DIRECTIONS FOR THIS TASK: Return each entry unchanged.

-- Opening Marker --

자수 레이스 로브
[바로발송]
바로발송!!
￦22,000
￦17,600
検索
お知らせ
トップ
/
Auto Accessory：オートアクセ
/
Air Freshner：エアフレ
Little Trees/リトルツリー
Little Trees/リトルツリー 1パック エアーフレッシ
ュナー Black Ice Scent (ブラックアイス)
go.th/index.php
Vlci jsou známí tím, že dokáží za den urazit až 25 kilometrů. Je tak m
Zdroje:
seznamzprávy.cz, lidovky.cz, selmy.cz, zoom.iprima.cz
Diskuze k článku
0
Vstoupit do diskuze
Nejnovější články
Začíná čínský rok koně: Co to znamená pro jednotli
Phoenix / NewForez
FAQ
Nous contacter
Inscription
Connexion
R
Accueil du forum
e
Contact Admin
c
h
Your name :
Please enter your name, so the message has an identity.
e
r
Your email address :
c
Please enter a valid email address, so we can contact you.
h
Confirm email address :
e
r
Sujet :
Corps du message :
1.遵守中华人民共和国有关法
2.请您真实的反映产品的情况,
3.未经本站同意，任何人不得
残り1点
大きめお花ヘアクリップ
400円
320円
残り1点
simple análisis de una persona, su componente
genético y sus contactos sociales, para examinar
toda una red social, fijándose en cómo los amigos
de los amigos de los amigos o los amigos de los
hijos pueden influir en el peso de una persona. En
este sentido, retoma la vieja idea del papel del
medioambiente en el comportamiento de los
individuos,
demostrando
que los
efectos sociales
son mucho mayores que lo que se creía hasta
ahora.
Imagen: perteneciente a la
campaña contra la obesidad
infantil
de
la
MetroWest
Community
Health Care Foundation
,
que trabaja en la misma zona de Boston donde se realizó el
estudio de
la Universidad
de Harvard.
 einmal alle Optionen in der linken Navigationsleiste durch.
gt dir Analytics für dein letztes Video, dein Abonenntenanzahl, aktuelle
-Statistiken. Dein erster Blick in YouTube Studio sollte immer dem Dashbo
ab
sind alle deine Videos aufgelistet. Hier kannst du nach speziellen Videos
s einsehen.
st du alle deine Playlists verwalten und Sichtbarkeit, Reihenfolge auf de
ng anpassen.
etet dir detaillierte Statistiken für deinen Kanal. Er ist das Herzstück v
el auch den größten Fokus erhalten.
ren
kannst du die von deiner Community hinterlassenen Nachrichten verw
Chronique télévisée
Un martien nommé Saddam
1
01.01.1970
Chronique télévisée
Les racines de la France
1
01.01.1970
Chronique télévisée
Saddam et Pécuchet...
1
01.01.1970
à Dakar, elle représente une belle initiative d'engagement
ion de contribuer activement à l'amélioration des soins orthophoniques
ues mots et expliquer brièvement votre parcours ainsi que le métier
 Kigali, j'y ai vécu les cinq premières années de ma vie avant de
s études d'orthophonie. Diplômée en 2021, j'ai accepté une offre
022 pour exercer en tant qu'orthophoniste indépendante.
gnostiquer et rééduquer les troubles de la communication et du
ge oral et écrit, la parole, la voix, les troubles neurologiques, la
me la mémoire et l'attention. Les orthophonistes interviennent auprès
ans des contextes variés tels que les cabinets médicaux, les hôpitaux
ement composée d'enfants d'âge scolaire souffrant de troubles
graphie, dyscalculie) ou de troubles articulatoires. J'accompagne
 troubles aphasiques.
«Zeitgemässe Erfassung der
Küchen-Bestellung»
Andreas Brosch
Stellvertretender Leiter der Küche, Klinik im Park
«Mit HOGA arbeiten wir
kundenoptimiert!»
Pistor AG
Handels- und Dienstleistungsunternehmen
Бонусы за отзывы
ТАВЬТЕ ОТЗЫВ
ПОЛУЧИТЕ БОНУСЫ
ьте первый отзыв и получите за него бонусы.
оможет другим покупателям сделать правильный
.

-- Closing Marker --

RESPONSE BOX:
자수 레이스 로브
[바로발송]
바로발송!!
￦22,000
￦17,600
検索
お知らせ
トップ
/
Auto Accessory：オートアクセ
/
Air Freshner：エアフレ
Little Trees/リトルツリー
Little Trees/リトルツリー 1パック エアーフレッシ
ュナー Black Ice Scent (ブラックアイス)
go.th/index.php
Vlci jsou známí tím, že dokáží za den urazit až 25 kilometrů. Je tak m
Zdroje:
seznamzprávy.cz, lidovky.cz, selmy.cz, zoom.iprima.cz
Diskuze k článku
0
Vstoupit do diskuze
Nejnovější články
Začíná čínský rok koně: Co to znamená pro jednotli
Phoenix / NewForez
FAQ
Nous contacter
Inscription
Connexion
R
Accueil du forum
e
Contact Admin
c
h
Your name :
Please enter your name, so the message has an identity.
e
r
Your email address :
c
Please enter a valid email address, so we can contact you.
h
Confirm email address :
e
r
Sujet :
Corps du message :
1.遵守中华人民共和国有关法
2.请您真实的反映产品的情况,
3.未经本站同意，任何人不得
残り1点
大きめお花ヘアクリップ
400円
320円
残り1点
simple análisis de una persona, su componente
genético y sus contactos sociales, para examinar
toda una red social, fijándose en cómo los amigos
de los amigos de los amigos o los amigos de los
hijos pueden influir en el peso de una persona. En
este sentido, retoma la vieja idea del papel del
medioambiente en el comportamiento de los
individuos,
demostrando
que los
efectos sociales
son mucho mayores que lo que se creía hasta
ahora.
Imagen: perteneciente a la
campaña contra la obesidad
infantil
de
la
MetroWest
Community
Health Care Foundation
,
que trabaja en la misma zona de Boston donde se realizó el
estudio de
la Universidad
de Harvard.
 einmal alle Optionen in der linken Navigationsleiste durch.
gt dir Analytics für dein letztes Video, dein Abonenntenanzahl, aktuelle
-Statistiken. Dein erster Blick in YouTube Studio sollte immer dem Dashbo
ab
sind alle deine Videos aufgelistet. Hier kannst du nach speziellen Videos
s einsehen.
st du alle deine Playlists verwalten und Sichtbarkeit, Reihenfolge auf de
ng anpassen.
etet dir detaillierte Statistiken für deinen Kanal. Er ist das Herzstück v
el auch den größten Fokus erhalten.
ren
kannst du die von deiner Community hinterlassenen Nachrichten verw
Chronique télévisée
Un martien nommé Saddam
1
01.01.1970
Chronique télévisée
Les racines de la France
1
01.01.1970
Chronique télévisée
Saddam et Pécuchet...
1
01.01.1970
à Dakar, elle représente une belle initiative d'engagement
ion de contribuer activement à l'amélioration des soins orthophoniques
ues mots et expliquer brièvement votre parcours ainsi que le métier
 Kigali, j'y ai vécu les cinq premières années de ma vie avant de
s études d'orthophonie. Diplômée en 2021, j'ai accepté une offre
022 pour exercer en tant qu'orthophoniste indépendante.
gnostiquer et rééduquer les troubles de la communication et du
ge oral et écrit, la parole, la voix, les troubles neurologiques, la
me la mémoire et l'attention. Les orthophonistes interviennent auprès
ans des contextes variés tels que les cabinets médicaux, les hôpitaux
ement composée d'enfants d'âge scolaire souffrant de troubles
graphie, dyscalculie) ou de troubles articulatoires. J'accompagne
 troubles aphasiques.
«Zeitgemässe Erfassung der
Küchen-Bestellung»
Andreas Brosch
Stellvertretender Leiter der Küche, Klinik im Park
«Mit HOGA arbeiten wir
kundenoptimiert!»
Pistor AG
Handels- und Dienstleistungsunternehmen
Бонусы за отзывы
ТАВЬТЕ ОТЗЫВ
ПОЛУЧИТЕ БОНУСЫ
ьте первый отзыв и получите за него бонусы.
оможет другим покупателям сделать правильный
.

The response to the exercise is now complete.